Durham Public Works has used public information – and a little diplomacy – in an effort to make things easier for residents and motorists alike as the crew begins major jobs on Rabbit and Runaround Pond roads.

Road Commissioner Calvin Beaumier mailed out a detailed outline of the two projects to every household in town on June 14. Beaumier informed people that, as abutters, they could be impacted by roadwork that could last into next year. Those impacts include the removal of trees in the town’s right of way; replacement of culverts, including some underneath driveways; ditching and paving. Short detours and one-way traffic can be expected, he wrote. The letter also appears on the town’s website.

“I’ve already met with most of (the abutters),” Beaumier said last week. “I’ve had to negotiate the removal of some trees. That’s been the biggest obstacle.”

And that’s where the diplomacy came in.

Right in the path of the town right of way, at 233 Rabbit Road, the crew knew it had to take down three rock maples in front of Curtis and Sally Simmering’s home. Sally Simmering had made it known that she didn’t want the trees removed with signs they put up, Beaumier said.

“The woman put signs up saying, ‘Save those trees,’” Beaumier said. “We offered to give her the wood, and she agreed. Then, some of the wood got stolen, but we made it up.”

Attempts to contact the Simmerings were unsuccesful.

“We’ve taken down over 100 trees, to accommodate ditching,” Beaumier said. “We’d rather use PR to get people to work with us.”

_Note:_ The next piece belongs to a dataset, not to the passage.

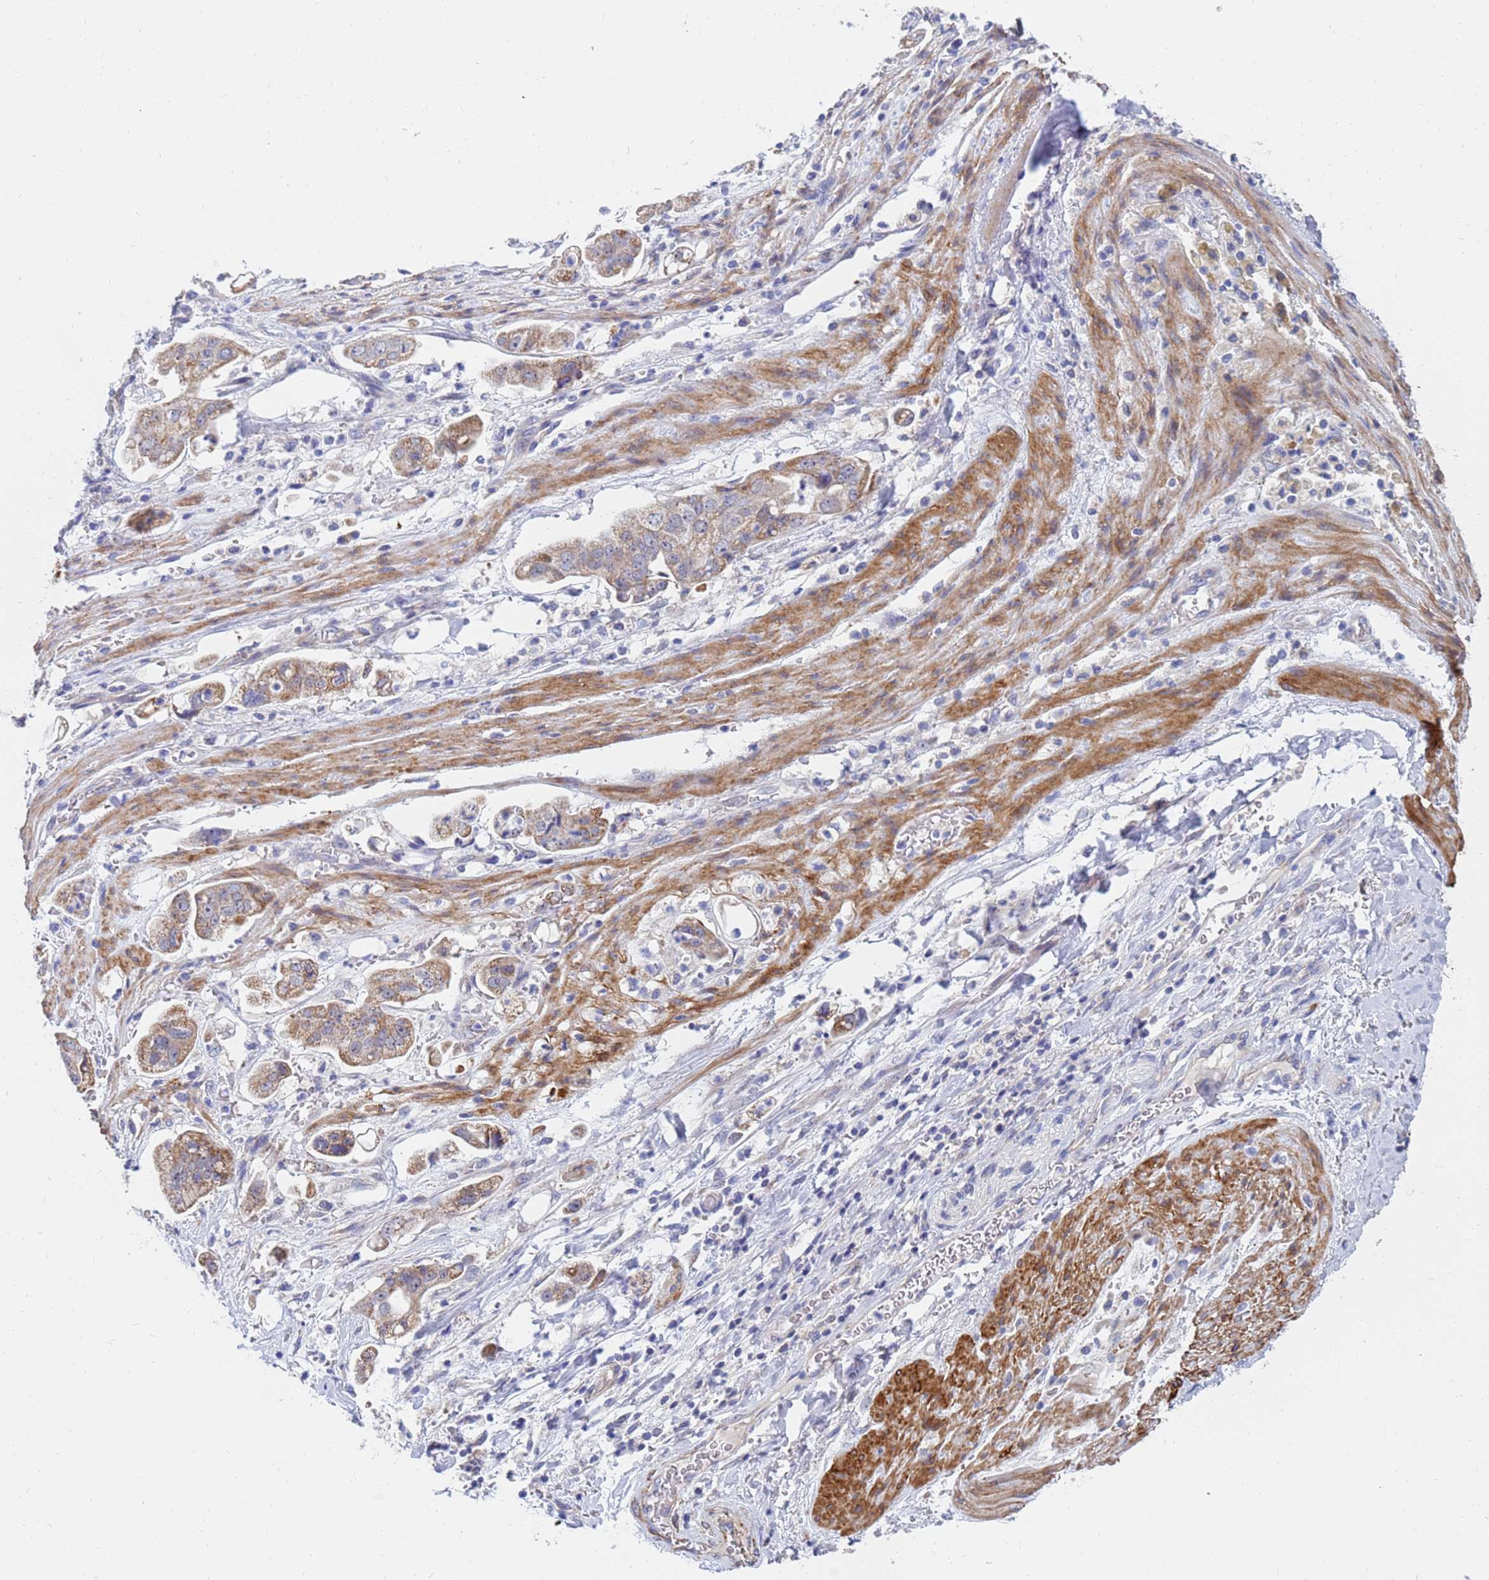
{"staining": {"intensity": "weak", "quantity": ">75%", "location": "cytoplasmic/membranous"}, "tissue": "stomach cancer", "cell_type": "Tumor cells", "image_type": "cancer", "snomed": [{"axis": "morphology", "description": "Adenocarcinoma, NOS"}, {"axis": "topography", "description": "Stomach"}], "caption": "Immunohistochemistry (IHC) (DAB (3,3'-diaminobenzidine)) staining of human stomach cancer displays weak cytoplasmic/membranous protein staining in approximately >75% of tumor cells.", "gene": "SDR39U1", "patient": {"sex": "male", "age": 62}}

Ruth Glaeser, the town’s administrative assistant, praised Beaumier for the information campaign.

“Not every town does it,” Glaeser said.

The five-person public works crew now is working on Rabbit Road, removing worn-out culverts and doing some initial ditching. The project, funded by a $1.5 million bond recently approved at the annual town meeting, is not your routine summer roadwork, Beaumier said.

“It’s something we’ve got to do,” he said. “The pavement’s fatigued. It’s 25 to 30 years old. It’s just worn out.”

In his letter, Beaumier advised Durham residents that the surfaces of Rabbit and Runaround Pond roads will be reclaimed – meaning it will be ground up and  mixed with a few inches of gravel and spread beneath the pavement. Some new asphalt will be needed. Repaving, shoulder work and a final layer of pavement will follow.

“We’re only expecting a couple of situations that might require a short detour on a couple of different days,” Beaumier wrote. “For the most part, however, the roads will remain open to one lane at a time with flaggers at each end of the daily work zones. Although we will take all appropriate measures to ensure minimal impact to abutters and the traveling public, there will undoubtedly be some level of inconvenience experienced as we construct this project.”

Ron Dube, foreman for Durham Public Works, measures the depth of the old culvert on Runaround Pond Road so that Tim Grant knows how deep to dig with his excavator on June 28.

Tim Grant begins digging up a portion of Runaround Pond Road in Durham last week, so that the public works crew could replace a worn-out culvert.

Tim Grant uses his excavator to dig up part of Runaround Pond Road last week, so that the Durham Public Works crew could replace an old culvert.

A stump remains where a rock maple tree stood in the town right of way, in front of Curtis and Salley Simmerings’ home on Rabbit Road in Durham.